The only thing I don't [understand] is the last part where it's given as "One may thus equate numerators with numerators and denominators with denominators, giving Euclid's formula"
It uses unique fractionization $\Rightarrow$ uniqueness of reduced fractions (with denominators $> 0),\,$ i.e.
$\qquad\qquad \begin{align}\gcd(\color{#c00}{c,b})=1\\ \gcd(j,k)= 1\end{align}$, $\ \ \dfrac{c}b = \dfrac{j}k\ \Rightarrow\ \begin{align} c&\,=\,j\\ b &\,=\, k\end{align},\ \ \ {\rm for}\ \ b,c,j,k\in \Bbb Z,\ b,k > 0$
Follow the link for a simple proof using Euclid's Lemma (hint: $\,j = ck/b\,\Rightarrow\,\color{#c00}{b\mid c}\,k\,\Rightarrow\,b\mid k)$
Remark $ $ A more conceptual way to derive this parametrization of Pythagorean triples is to employ arithmetic of Gaussian integers $\,\Bbb Z[i] = \{ a + b\,i\,: a,b\in\Bbb Z\}$. Like integers they enjoy (Euclidean) division (with smaller remainder) and this implies they too satisfy the analog of the Fundamental Theorem of Arithmetic = existence and uniqueness of factorization into primes (= irreducibles). This implies that coprime factors of a square must themselves be squares (up to unit factors $\,\pm1,\pm i)$
Thus if $\ z^2 = x^2 + y^2 = (x-y\,i) (x+ y\,i) $ and $\,x,y\,$ are coprime then one easily checks that $\,x-y\,i,\,x+y\,i\,$ are coprime, so being coprime factors of the square $\,z^2$ they must themselves be squares (up to a unit factor). Thus e.g. $\ x + y\ i\, =\, (m + n\ i)^2 =\ m^2 - n^2 + 2mn\, i,\,$ hence $\,x = m^2-n^2,\ y = 2mn\,$ (using the unit factor $1$; using the other unit factors $\, -1,\pm i\,$ merely changes signs or swaps $\,x,y\,$ values). Notice how very simple the solution is from this perspective.

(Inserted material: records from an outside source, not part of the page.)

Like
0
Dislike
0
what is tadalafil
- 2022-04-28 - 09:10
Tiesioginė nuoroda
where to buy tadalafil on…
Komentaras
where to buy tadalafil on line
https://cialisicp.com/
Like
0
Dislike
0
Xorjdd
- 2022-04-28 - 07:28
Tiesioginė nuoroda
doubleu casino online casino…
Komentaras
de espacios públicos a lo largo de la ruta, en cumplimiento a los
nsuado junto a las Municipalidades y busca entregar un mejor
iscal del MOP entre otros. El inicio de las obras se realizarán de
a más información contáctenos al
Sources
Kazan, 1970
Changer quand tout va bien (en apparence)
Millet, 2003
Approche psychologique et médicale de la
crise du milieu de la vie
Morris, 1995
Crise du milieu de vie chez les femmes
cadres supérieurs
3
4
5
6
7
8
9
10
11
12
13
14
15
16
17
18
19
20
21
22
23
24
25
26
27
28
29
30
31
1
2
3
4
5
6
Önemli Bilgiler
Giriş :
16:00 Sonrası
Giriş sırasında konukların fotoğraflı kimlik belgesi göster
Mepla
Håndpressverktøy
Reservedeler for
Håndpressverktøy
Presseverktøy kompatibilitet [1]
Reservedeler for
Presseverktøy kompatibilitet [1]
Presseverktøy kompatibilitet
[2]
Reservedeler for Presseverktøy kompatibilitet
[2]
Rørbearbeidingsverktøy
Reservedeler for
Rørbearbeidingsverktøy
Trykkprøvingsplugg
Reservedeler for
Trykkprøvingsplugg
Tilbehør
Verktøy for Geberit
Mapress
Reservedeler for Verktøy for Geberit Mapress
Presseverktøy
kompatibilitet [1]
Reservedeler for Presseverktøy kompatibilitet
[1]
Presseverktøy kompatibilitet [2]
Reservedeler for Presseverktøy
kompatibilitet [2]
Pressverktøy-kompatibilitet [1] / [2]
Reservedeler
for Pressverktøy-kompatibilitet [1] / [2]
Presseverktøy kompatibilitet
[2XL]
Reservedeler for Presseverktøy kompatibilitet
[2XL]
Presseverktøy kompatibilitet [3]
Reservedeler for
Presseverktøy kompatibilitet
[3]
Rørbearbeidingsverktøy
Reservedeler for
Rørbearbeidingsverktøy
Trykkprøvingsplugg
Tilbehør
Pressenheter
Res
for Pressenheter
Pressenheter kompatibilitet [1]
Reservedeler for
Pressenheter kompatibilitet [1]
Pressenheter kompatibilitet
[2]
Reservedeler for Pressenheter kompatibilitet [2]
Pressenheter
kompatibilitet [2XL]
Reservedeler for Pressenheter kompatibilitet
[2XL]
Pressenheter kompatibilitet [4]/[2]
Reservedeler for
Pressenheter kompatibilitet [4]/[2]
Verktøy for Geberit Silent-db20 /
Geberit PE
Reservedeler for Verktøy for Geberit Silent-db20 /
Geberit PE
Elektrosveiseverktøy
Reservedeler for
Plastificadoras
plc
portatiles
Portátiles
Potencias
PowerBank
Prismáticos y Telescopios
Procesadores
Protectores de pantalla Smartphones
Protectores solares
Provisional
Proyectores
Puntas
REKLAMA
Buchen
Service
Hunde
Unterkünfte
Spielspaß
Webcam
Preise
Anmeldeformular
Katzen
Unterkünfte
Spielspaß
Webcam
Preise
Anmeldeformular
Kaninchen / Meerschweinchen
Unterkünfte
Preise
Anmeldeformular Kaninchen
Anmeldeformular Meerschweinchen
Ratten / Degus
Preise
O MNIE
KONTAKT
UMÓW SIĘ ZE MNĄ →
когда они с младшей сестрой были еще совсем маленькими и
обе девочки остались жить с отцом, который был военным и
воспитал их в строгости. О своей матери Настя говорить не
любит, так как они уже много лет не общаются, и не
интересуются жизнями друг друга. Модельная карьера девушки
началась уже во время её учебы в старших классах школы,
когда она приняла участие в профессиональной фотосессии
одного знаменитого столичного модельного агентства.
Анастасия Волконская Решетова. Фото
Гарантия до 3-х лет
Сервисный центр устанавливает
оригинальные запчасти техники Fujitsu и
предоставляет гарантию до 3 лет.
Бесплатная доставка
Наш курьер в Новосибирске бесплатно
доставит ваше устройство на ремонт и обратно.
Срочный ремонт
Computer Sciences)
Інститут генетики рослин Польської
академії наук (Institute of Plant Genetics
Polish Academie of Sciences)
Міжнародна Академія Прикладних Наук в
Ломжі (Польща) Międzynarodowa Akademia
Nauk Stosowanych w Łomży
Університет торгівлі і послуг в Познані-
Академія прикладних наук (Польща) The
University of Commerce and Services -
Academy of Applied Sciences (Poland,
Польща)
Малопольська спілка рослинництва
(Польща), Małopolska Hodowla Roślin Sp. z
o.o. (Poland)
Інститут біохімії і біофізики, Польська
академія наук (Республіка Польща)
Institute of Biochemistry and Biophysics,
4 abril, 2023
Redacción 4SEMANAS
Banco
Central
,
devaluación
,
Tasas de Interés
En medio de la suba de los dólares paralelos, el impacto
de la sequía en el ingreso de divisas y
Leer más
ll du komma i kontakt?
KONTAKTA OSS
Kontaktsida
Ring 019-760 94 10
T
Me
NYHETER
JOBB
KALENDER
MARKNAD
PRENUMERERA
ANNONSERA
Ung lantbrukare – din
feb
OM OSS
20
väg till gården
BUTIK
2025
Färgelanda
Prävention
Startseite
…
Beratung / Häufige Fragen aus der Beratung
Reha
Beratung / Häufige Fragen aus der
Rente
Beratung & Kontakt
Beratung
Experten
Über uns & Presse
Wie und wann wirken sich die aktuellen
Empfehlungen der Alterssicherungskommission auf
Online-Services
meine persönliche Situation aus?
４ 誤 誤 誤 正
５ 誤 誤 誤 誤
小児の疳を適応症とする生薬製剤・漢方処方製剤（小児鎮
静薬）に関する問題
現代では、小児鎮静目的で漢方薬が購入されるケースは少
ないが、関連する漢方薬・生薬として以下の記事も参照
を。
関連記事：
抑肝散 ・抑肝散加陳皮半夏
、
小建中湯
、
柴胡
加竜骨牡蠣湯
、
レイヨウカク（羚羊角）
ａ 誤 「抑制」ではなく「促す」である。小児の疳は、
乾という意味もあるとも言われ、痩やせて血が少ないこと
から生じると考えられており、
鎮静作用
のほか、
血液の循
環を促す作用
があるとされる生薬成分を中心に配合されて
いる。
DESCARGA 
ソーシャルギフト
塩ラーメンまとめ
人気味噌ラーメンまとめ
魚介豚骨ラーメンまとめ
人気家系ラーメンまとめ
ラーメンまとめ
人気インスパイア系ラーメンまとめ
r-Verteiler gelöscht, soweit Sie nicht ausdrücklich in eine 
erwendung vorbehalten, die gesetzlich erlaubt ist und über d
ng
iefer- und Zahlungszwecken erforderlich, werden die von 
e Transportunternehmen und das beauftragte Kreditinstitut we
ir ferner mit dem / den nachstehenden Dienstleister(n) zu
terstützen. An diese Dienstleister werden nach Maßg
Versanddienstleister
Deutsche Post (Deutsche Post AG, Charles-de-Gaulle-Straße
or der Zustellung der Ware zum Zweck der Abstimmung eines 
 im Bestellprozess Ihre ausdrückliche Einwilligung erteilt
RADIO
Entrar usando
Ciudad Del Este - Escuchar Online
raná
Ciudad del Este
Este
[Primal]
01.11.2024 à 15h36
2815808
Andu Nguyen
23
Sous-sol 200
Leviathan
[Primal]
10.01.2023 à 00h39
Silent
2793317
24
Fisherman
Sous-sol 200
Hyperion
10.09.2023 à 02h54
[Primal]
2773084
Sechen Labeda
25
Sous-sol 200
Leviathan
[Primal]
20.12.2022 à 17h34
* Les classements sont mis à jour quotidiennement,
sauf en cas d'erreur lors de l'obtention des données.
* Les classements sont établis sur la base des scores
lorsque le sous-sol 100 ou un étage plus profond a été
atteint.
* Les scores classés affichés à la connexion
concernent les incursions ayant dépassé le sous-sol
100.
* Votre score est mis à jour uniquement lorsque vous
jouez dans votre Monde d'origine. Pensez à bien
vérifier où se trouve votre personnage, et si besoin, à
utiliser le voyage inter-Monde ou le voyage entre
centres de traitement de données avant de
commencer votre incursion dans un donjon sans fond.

This is a simple prototypical (arithmetical) example of the simplification that results from the transformation of nonlinear problems into linear problems by working in larger algebraic extension rings. See here for some further discussion of such.
Best Answer
As stated in the Wikipedia article, the set of ALL pythagorean triples $(a,b,c)$ is given by: $$ a = k(m^2 - n^2) \;;\quad b = k(2mn) \;;\quad c = k(m^2 + n^2) \tag{1} $$ where $m, n, k$ range over the positive integers, $m - n$ is odd, $m > n$, and $m,n$ are relatively prime. You can also switch $a$ and $b$ above, if you like, to get all triples where order of (a,b) matters. So anyway, to answer your questions:
Yes, there are infinitely many pythagorean triples. The easy way to show this is to take one triple, say $3, 4, 5$, and take all multiples of it. That corresponds to letting $k$ range over all integers in (1). But there infinitely many primitive triples, too (ones that aren't just multiples of a smaller triple); this is because there are infinitely many pairs $m, n$ with $m - n$ odd, $m > n$, and $m, n$ relatively prime.
For any integer multiple of four $l$, you can certainly write it as $l = 2mn$ with $m,n$ relatively prime, $m - n$ odd. For an odd integer $l \ge 3$, note that it is the difference between consecutive squares, so take $m = n+1$, where $l = (n+1)^2 - n^2 = 2n+1$. For an even integer $l \ge 6$ that is not a multiple of four, it won't be part of a primitive triple, but it will be part of a triple--just find a triple for $\frac{l}{2}$, and then multiply each term by $2$.
In summary:
There are infinitely many pythagorean triples.
There are also infinitely many primitive pythagorean triples.
Every positive integer $\ge 3$ is part of a pythagorean triple.
Every positive integer $\ge 3$ that is not congruent to $2$ mod $4$ is part of a primitive pythagorean triple.
$1$ and $2$ are not part of any pythagorean triples, though they would be part of $0, 1, 1$ and $0, 2, 2$ if we allowed these trivial cases.
P.S. You may also be interested in the infinite tree of primitive pythagorean triples.